Gates Gives Ballmer Keys to CEO Minibar

Making official what had been in the works since 1998, Microsoft Corp. cofounder Bill Gates has passed the company's chief executive torch to his right-hand man, Steve Ballmer. Gates will remain chairman and take a new position as chief software architect.

The shift in operational power from Gates to Ballmer began officially in July 1998. At the time, Gates spoke about the need to relinquish day-to-day control of the company to Ballmer and concentrate on longer-term product strategy and development. Gates repeated that need at last week's announcement. Despite fanfare, Ballmer's ascension to president, not last week's news, was the watershed.

"This is about following through on the idea that made Steve president in the first place," says Matt Kursh, an MSN portal executive who recently took a leave of absence.

The title change is highly symbolic. The company's well-documented shift in focus in the mid-1990s after almost missing the first Internet "tidal wave" - as Gates put it famously in 1995 - is in fact far from complete. Microsoft faces mounting pressure from Web-based applications, alternative operating systems and online consumer services that have sprung to life in the past couple of years. Its battle with the Department of Justice has drained key executives' time and concentration.

Removing Gates from operational duty should help the company better aim its myriad - and often disjointed - projects at the main competitors that Ballmer named in a hastily assembled press conference: America Online, IBM, Oracle and Sun Microsystems.

The heads of Microsoft's product divisions have been reporting to Ballmer - not Gates - since Ballmer's promotion in 1998. He has also overseen massive changes in the company's online strategy, including a renewed emphasis on the Internet-access business, the spin-off of the Expedia travel service and a sale of 25 percent of the CarPoint auto site to Ford Motor. Ballmer was acting head of the new-media division during a nine-month search for a group leader that finally led to Rick Belluzzo, a friend of Ballmer's. The 43-year-old Harvard graduate also ran the sales, marketing and technical-support divisions in his 20-year tenure.

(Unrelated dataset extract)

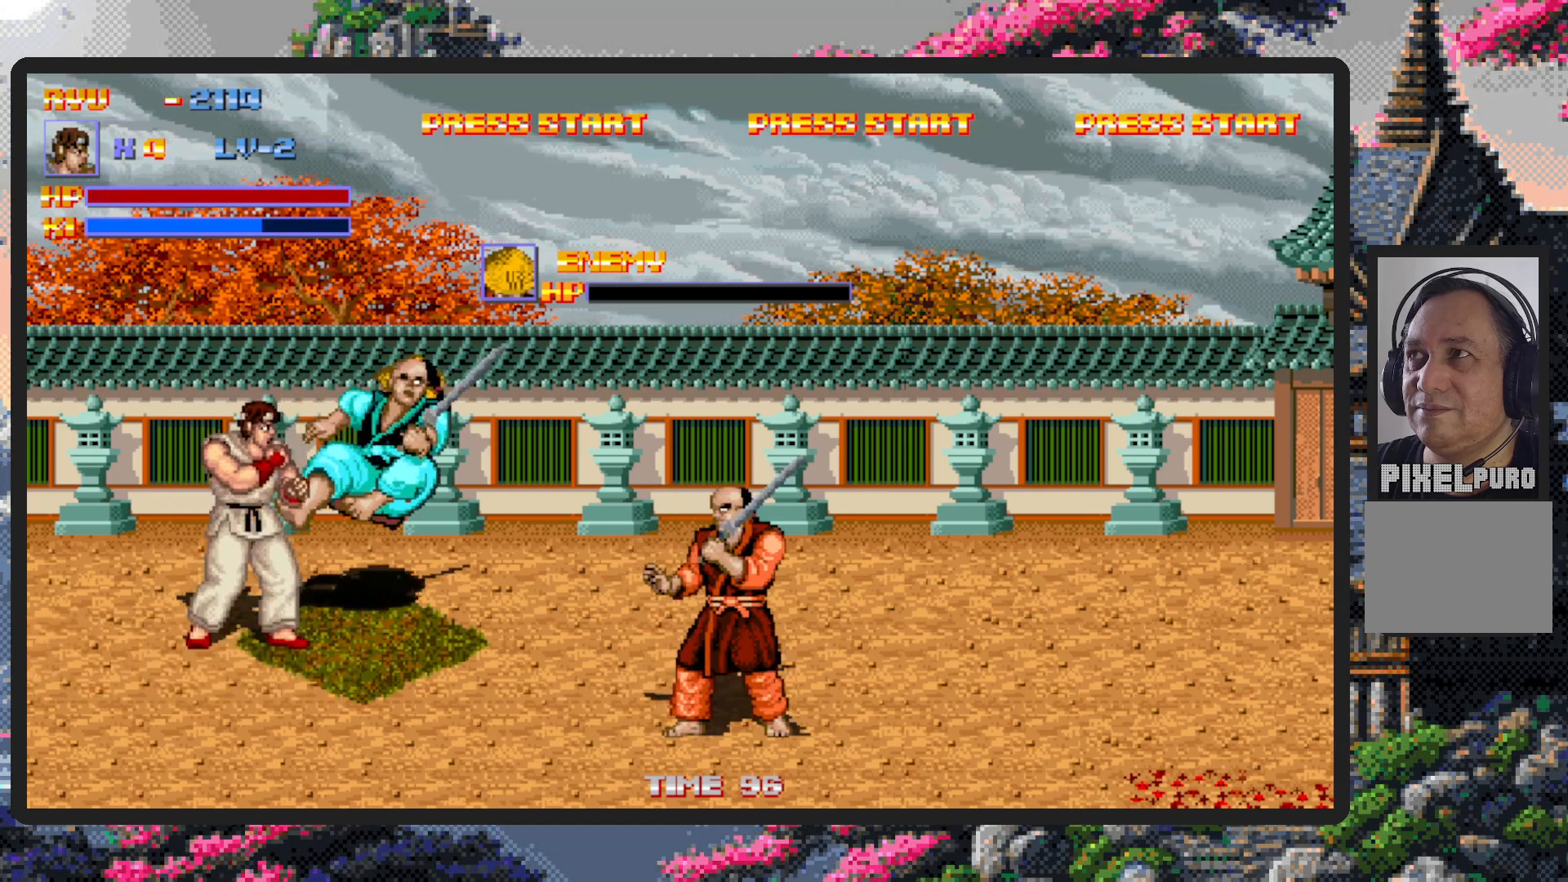
{"buttons": ["DPAD_DOWN", "DPAD_RIGHT"], "events": [[33, "Y", "up"], [83, "Y", "down"], [134, "Y", "up"], [167, "Y", "down"], [217, "Y", "up"], [334, "DPAD_DOWN", "down"], [450, "DPAD_RIGHT", "down"]]}
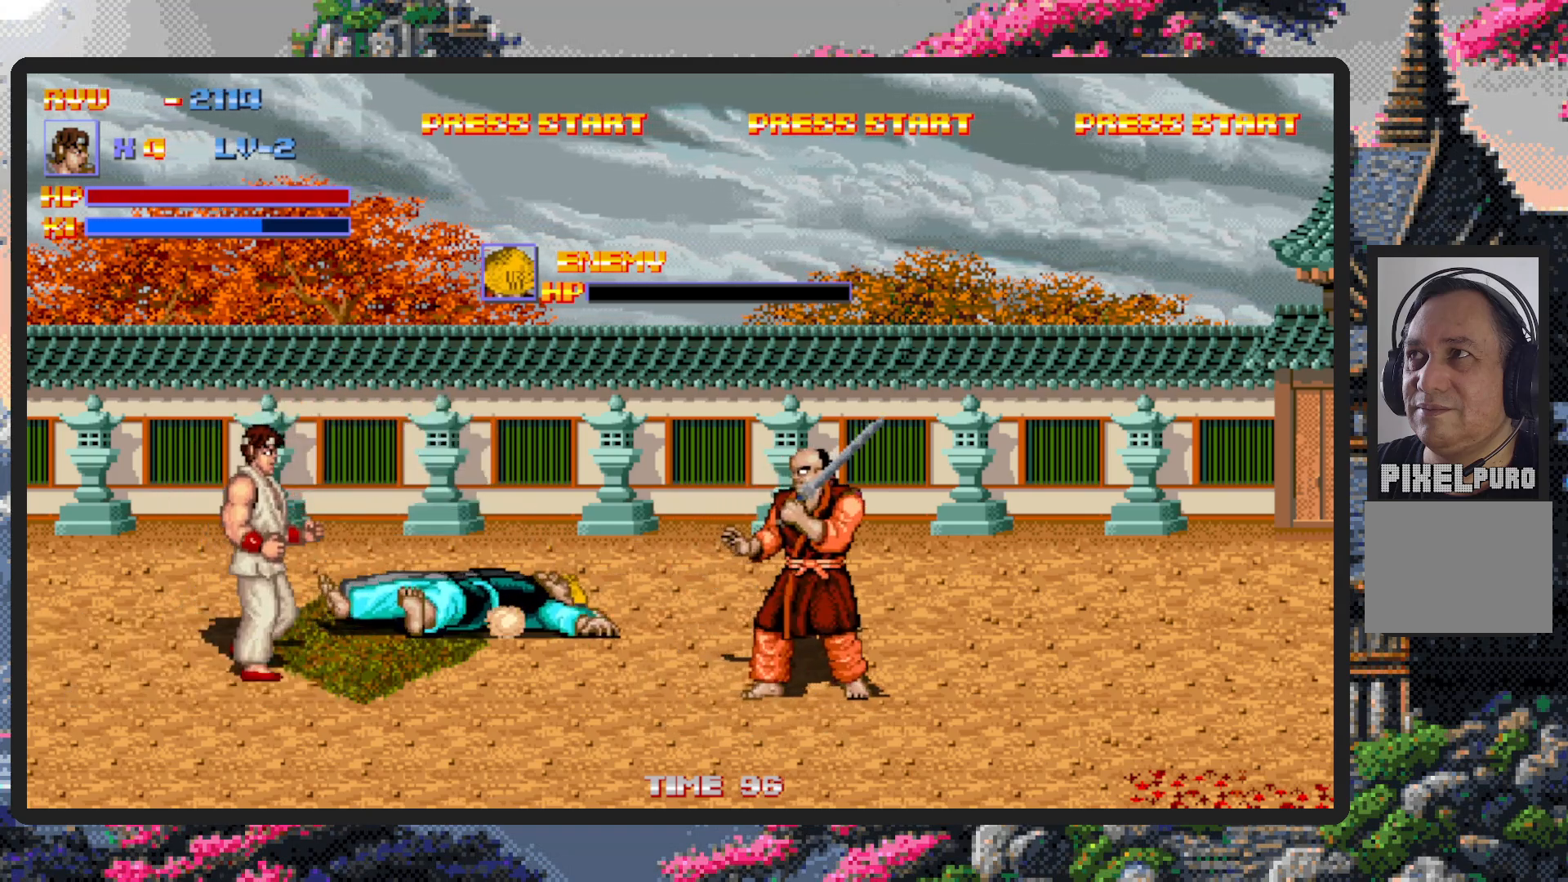
{"buttons": ["DPAD_RIGHT"], "events": [[166, "DPAD_DOWN", "up"], [333, "DPAD_DOWN", "down"], [400, "DPAD_DOWN", "up"]]}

When asked last week what the chief software architect at Microsoft will do, Gates flashed some wit: "I might be threatening to write code. That's something I haven't been able to threaten in the last couple of years. But mostly, I'll be sitting with product teams and talking about how to bring the pieces together. It'll mostly be strategizing, rather than the number of lines of codes I'll write myself."

Ballmer's promotion and Gates' new role should have little, if any, effect on Microsoft's ongoing antitrust battle with the Justice Department and the 19 state attorneys general. Despite reports last week that the Justice Department is actively seeking to break up Microsoft during settlement talks in Chicago, Ballmer clearly signaled his distaste for such a move at the press conference announcing the title changes.

With his hands planted on his hips, Ballmer barked: "It would be reckless and irresponsible for anyone to try to break up this company. It would be the single greatest disservice that anyone can do to consumers in this country."

Moreover, while government lawyers cast Gates as the central villain in the case, it's the company's conduct - not that of Gates himself - that's on trial in Washington. And many of the thousands of incriminating e-mail messages introduced in the case were either written by or sent to Ballmer.

"I don't see why it should make a great deal of difference," says Dan Wall, a former Justice Department antitrust attorney now in private practice. "I think they could bring in Mother -Teresa and the Justice Department wouldn't be impressed." The Justice Department declined to comment.

At the news conference, Ballmer outlined the challenges and goals for the company as it moves its core software products onto the Web and expands its portfolio of interests. He mentioned application hosting, wireless communications and new programming languages - initiatives that Microsoft has been working on for some time, and not necessarily in a leadership position. A full road map for the next three years will be announced in April.